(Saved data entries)
☆ ☆ ☆

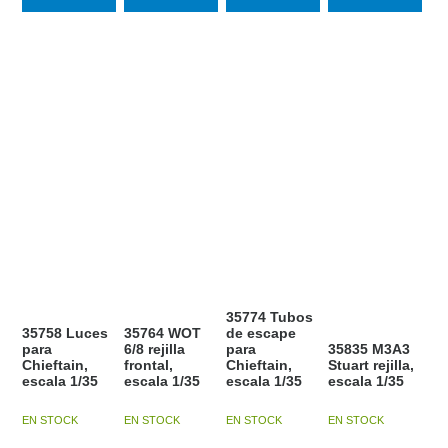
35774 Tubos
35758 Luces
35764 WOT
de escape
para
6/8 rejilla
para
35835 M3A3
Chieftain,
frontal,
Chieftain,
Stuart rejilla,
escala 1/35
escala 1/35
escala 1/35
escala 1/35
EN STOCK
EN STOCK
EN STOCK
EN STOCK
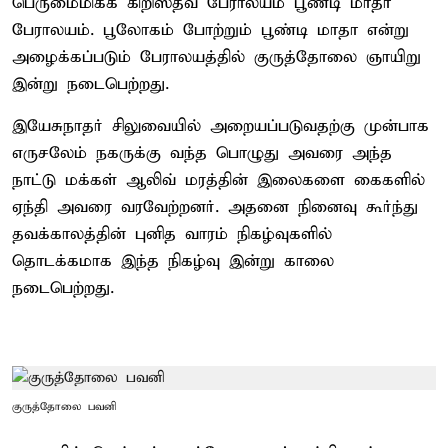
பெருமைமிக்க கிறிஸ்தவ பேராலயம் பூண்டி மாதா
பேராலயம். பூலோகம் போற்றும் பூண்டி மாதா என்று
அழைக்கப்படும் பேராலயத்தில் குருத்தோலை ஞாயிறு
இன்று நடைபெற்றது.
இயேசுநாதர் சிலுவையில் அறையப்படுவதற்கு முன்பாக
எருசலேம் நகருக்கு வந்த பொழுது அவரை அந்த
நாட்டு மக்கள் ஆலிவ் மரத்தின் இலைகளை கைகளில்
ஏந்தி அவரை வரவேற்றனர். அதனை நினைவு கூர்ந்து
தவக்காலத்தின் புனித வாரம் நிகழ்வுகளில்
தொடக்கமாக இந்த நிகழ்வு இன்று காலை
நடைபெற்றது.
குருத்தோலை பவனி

☆ ☆ ☆

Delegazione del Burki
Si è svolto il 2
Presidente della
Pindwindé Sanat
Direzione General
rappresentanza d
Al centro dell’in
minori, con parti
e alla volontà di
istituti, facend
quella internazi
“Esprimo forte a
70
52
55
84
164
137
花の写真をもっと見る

☆ ☆ ☆

__YOUR OBJECTIVE__.
Print the lines of the records starting at the line that contains "பெருமைமிக்க கிறிஸ்தவ பேராலயம் பூண்டி மாதா" and ending at the line that contains "நாட்டு மக்கள் ஆலிவ் மரத்தின் இலைகளை கைகளில்", including both of those lines.

__RESULT OF THIS TASK__.
பெருமைமிக்க கிறிஸ்தவ பேராலயம் பூண்டி மாதா
பேராலயம். பூலோகம் போற்றும் பூண்டி மாதா என்று
அழைக்கப்படும் பேராலயத்தில் குருத்தோலை ஞாயிறு
இன்று நடைபெற்றது.
இயேசுநாதர் சிலுவையில் அறையப்படுவதற்கு முன்பாக
எருசலேம் நகருக்கு வந்த பொழுது அவரை அந்த
நாட்டு மக்கள் ஆலிவ் மரத்தின் இலைகளை கைகளில்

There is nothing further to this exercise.